Exercise passage
□ □ □

What’s going to happen to the Republican Party after November 8? I’ve raised the possibility that if Trump loses massively, the party establishment might get serious about marginalizing the tea party caucus in Congress instead of being held endlessly hostage to them. Most of the responses to that suggestion have been skeptical. The more likely possibility is that tea partiers will increase their influence and the GOP will become even crazier and more obstructionist than ever.

That’s pretty much what apostate Republican Max Boot thinks:

Republican leaders like Mitch McConnell and Paul Ryan may hope that after Trump’s inevitable defeat the party will return to their brand of conservatism — in favor of free trade and American leadership abroad, cutting government spending and taxes, a balanced approach to immigration, and making deals where possible with centrist Democrats. But that’s not a safe assumption anymore.

….Perhaps Trump will fade away after the election and the Republican Party will return to its Reaganite roots. But…survey findings suggest a strong possibility that instead the GOP, or at least a substantial portion of it, could continue veering toward the fringe, muttering darkly about how Trump was robbed of his rightful victory. If that is the case, then the Republican Party may not survive the Trump takeover.

□ □ □

Supplied data
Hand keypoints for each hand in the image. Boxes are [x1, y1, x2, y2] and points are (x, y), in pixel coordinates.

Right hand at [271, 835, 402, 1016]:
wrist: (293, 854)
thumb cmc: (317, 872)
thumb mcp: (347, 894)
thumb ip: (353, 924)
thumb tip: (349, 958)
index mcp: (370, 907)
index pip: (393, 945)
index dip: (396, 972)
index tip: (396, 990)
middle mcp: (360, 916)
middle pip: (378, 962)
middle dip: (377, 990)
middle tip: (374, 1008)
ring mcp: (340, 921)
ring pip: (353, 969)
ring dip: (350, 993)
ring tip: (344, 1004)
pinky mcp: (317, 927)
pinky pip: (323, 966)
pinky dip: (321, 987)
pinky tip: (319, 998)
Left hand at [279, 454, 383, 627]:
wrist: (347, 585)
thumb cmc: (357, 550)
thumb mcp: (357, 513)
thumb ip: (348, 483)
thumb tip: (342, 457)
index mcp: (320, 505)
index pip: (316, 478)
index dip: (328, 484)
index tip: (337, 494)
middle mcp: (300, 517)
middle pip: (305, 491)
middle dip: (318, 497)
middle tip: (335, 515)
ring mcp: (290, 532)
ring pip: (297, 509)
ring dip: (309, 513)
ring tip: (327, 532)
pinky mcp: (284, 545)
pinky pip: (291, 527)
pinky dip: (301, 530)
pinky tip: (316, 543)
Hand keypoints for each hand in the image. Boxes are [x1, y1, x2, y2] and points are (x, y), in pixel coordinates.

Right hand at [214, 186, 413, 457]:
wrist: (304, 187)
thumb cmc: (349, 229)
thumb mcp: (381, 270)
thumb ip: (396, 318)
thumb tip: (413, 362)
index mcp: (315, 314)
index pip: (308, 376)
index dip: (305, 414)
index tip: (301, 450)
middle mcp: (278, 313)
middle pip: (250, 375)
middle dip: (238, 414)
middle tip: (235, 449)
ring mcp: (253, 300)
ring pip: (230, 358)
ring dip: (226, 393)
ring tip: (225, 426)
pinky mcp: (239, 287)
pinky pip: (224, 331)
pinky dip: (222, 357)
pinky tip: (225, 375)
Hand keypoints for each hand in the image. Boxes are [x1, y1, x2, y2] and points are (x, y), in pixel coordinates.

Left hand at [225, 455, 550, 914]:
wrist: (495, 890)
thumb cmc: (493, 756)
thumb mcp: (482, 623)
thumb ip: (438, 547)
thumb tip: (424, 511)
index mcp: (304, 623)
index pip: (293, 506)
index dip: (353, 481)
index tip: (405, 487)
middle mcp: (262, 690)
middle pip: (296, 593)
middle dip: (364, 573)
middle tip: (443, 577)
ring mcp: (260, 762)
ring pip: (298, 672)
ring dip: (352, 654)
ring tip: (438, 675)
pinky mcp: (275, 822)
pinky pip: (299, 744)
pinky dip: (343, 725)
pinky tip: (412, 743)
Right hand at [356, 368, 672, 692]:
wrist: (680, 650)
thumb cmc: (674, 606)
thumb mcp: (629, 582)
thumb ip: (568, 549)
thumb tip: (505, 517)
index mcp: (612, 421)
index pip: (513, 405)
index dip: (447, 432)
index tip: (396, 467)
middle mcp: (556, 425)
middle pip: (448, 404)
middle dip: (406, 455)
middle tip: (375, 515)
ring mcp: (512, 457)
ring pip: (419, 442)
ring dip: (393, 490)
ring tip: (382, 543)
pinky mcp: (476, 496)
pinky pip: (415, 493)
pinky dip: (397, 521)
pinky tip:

□ □ □

Exercises
(A) Please answer these questions about the passage on the Republican Party's future after the election:
(i) How does the writer describe Max Boot?
(ii) Which two Republican leaders are named as hoping the party will return to their brand of conservatism?
(iii) According to the survey findings cited, what could part of the GOP be muttering darkly about?
(B) Write the next part of the passage on the Republican Party's future after the election, starting right after its final sentence.

Expected responses
(A)
(i) As an apostate Republican.
(ii) Mitch McConnell and Paul Ryan.
(iii) How Trump was robbed of his rightful victory.

(B)
I want to make this easy. There’s basically only one thing that matters for the GOP: whether they double down on being the white men’s party, or whether they take the painful but necessary steps necessary to broaden their appeal. That’s it. Everything else pales in comparison.

If they continue on their current course, the presidency is going to get further and further out of reach. Eventually they won’t be able to hold on to the Senate or the House either. They’ve simply run out of ways to increase the white vote and suppress the non-white vote, and the demographics of America just flatly don’t support a party that’s increasingly loathed by women and minorities.

Lindsey Graham’s critique of four years ago is famous: “We’re not generating enough angry white guys to stay in business for the long term.” Republicans need to print this on a hat and start wearing it at all times. The Southern Strategy worked great for half a century, but nothing lasts forever. It’s time to abandon it.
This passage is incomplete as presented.